◆ What is being asked: Look through the listing below and count the lines holding "back". Reply with the number alone.

_ _ _ _

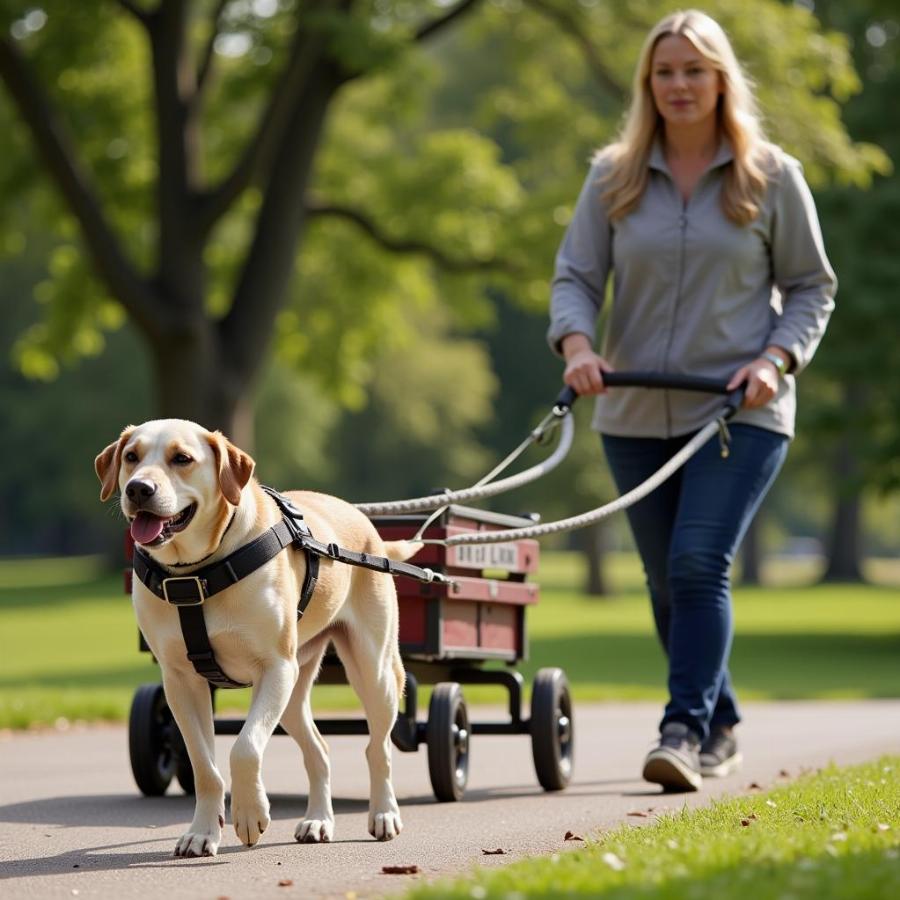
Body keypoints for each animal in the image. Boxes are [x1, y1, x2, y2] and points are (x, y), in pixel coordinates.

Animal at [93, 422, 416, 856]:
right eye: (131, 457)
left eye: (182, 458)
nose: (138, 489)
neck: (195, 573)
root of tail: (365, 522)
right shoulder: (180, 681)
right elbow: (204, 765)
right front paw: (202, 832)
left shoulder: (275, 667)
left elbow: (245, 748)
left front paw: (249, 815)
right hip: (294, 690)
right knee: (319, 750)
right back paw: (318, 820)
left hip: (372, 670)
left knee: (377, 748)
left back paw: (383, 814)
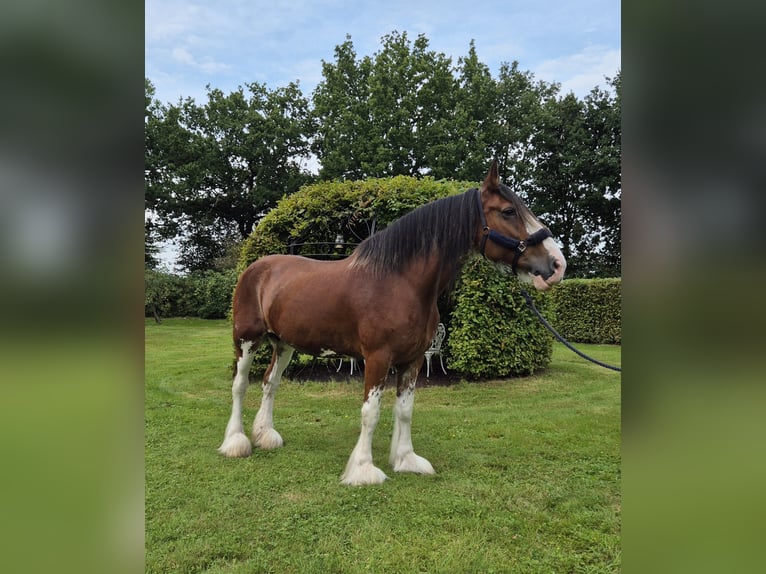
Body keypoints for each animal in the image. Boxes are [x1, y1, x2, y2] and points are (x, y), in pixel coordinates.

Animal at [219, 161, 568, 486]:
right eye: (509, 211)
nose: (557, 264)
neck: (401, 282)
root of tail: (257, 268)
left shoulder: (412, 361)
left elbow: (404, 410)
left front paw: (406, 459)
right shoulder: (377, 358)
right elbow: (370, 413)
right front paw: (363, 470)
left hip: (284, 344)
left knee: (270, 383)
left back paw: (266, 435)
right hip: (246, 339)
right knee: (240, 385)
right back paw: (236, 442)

_ _ _ _

◆ Response below: 4